Une réunification trop chère
Par ailleurs, si la campagne électorale s’est focalisée sur la crise économique et non sur la "question chypriote", cette crise économique pourrait avoir des répercussions sur une éventuelle réunification.
Le 24 février dernier, Angela Merkel s’est rendue en Turquie où elle a rencontré le Premier ministre turc, R.T. Erdogan. Ce dernier lui a fait part de sa volonté de régler le problème chypriote. En effet, cette question est sine qua non pour tout rapprochement d’Ankara avec l’UE. D’autant que la Turquie est aujourd’hui en pointe dans l’aide à l’opposition syrienne avec le soutien de Bruxelles et de Washington.
Bruxelles pourrait faire pression sur Nicosie: aide financière contre rapprochement avec la RTNC et réunification. Mais l'influence de l'UE sur ce dossier est relativement limitée car il dépend essentiellement de l’ONU.

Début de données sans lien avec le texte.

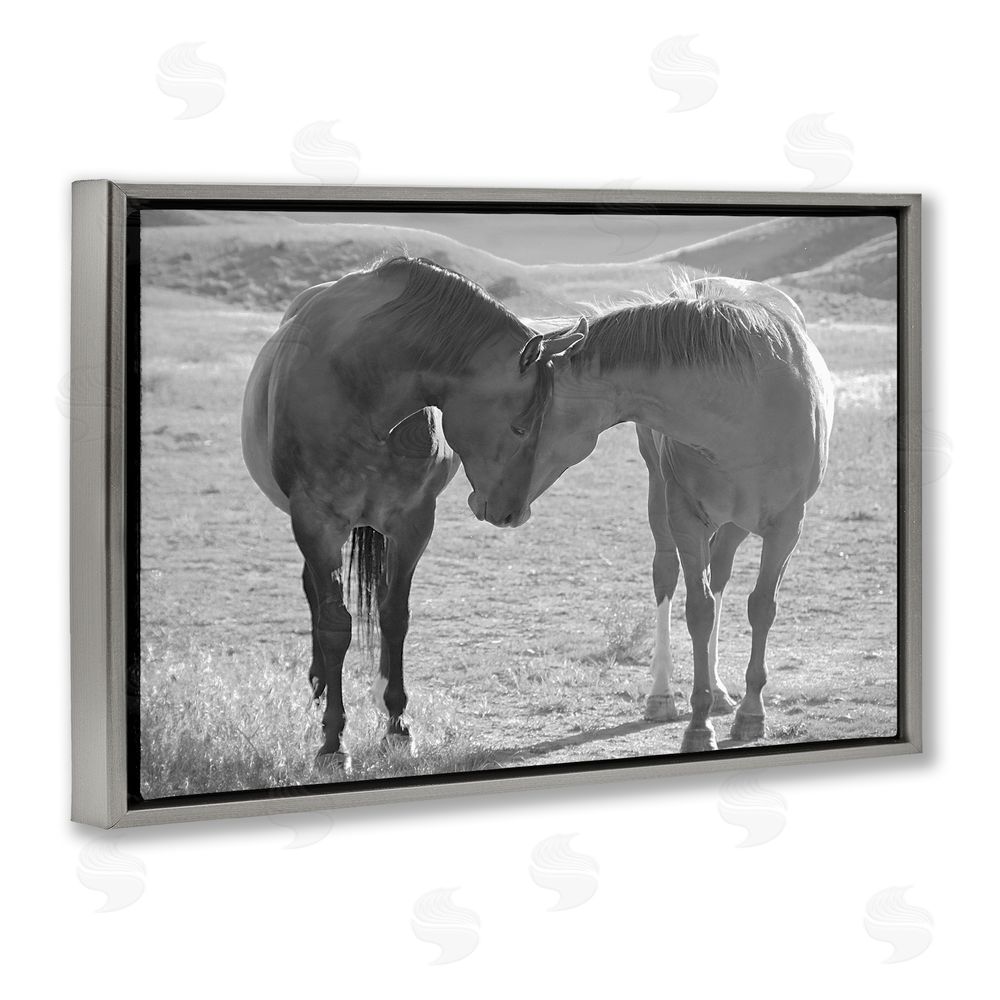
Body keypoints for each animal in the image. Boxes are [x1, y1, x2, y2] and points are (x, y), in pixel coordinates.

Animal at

De 2002 à 2004, l’ancien Secrétaire général des Nations Unies, Kofi Annan, avait proposé un plan de réunification largement en faveur des Chypriotes turcs. Soumis à référendum dans les deux parties de l’île le 24 avril 2004. Les Chypriotes grecs ont rejeté le "Plan Annan" à 76% et accepté par les Chypriotes turcs à 65%.
Et depuis 2010, la position de la partie turque de l'île s'est considérablement durcie. Le nouveau président de la République turque de Chypre nord, Dervis Eroglu, peu favorable à la réunification, préférant l’intégration de sa région à la Turquie. Il a été le Premier ministre de Rauf Denktash, premier dirigeant de la république autoproclamée. C’est ce même Denktash (1924-2012) qui a été le père de l’irrédentisme des Chypriotes turcs en liaison étroite avec l’armée turque depuis 1963. Président de la partie nord de l'île de 1976 à 2005, il a toujours exclu toute réunification.
Autre facteur qui peut empêcher Bruxelles de faire un chantage sur Nicosie : le PIB du nord est trois à quatre fois inférieur à celui du sud. Une réunification couterait extrêmement chère à Nicosie et plongerait l’ensemble l’île dans une récession de très longue durée.
Et les Allemands sont bien placés pour savoir quel est le coût d'une réunification.